### Your instructions
Lines below that hold the word "grado" must be copied in full.

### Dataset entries
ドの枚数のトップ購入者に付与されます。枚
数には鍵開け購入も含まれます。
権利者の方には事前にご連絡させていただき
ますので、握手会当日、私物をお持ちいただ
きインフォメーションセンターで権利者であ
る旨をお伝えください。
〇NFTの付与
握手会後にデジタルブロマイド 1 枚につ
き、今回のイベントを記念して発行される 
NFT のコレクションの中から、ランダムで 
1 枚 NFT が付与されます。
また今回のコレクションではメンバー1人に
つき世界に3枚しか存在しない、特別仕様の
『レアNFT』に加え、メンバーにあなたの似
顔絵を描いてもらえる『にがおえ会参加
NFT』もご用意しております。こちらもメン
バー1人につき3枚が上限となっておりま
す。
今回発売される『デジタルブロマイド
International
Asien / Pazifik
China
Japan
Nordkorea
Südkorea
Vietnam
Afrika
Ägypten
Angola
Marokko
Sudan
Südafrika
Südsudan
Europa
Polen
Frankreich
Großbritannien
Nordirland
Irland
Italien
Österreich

==

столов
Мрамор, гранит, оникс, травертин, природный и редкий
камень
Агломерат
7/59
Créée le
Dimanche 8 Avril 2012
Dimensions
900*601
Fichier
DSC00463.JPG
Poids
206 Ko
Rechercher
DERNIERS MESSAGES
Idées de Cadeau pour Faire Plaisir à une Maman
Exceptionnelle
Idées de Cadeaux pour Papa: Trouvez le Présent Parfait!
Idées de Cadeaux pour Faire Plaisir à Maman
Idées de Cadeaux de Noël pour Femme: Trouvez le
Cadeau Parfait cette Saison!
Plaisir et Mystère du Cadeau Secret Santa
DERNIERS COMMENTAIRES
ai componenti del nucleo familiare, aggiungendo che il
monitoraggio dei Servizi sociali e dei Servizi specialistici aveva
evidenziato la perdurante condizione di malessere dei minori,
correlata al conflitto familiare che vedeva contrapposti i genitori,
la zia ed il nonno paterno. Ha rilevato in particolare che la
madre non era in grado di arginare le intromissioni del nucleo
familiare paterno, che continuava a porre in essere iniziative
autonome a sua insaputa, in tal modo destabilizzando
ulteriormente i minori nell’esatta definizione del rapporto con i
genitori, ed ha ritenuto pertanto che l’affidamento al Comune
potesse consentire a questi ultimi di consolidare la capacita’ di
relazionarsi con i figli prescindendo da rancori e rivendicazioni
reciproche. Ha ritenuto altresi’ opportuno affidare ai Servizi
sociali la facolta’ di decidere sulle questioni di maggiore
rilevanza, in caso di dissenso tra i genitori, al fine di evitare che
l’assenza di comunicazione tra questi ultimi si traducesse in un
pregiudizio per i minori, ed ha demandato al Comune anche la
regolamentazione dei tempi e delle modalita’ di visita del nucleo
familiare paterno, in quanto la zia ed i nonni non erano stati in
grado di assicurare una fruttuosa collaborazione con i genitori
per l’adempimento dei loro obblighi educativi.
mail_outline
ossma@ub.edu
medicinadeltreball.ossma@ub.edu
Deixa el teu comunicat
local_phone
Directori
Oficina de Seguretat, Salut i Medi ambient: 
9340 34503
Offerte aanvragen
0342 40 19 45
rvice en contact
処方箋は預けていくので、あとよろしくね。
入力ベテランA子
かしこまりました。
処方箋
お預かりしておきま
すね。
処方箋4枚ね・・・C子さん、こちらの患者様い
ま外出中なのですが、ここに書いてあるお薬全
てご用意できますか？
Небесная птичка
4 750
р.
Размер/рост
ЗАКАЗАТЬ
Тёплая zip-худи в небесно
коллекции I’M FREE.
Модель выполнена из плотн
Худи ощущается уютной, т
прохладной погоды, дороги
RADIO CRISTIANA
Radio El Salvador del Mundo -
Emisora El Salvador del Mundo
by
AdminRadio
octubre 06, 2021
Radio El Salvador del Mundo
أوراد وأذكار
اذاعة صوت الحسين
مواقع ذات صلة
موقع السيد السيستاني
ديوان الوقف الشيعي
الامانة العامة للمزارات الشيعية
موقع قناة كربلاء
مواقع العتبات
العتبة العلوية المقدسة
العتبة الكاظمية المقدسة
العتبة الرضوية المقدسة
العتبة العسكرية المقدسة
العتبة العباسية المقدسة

### Task answer
madre non era in grado di arginare le intromissioni del nucleo
grado di assicurare una fruttuosa collaborazione con i genitori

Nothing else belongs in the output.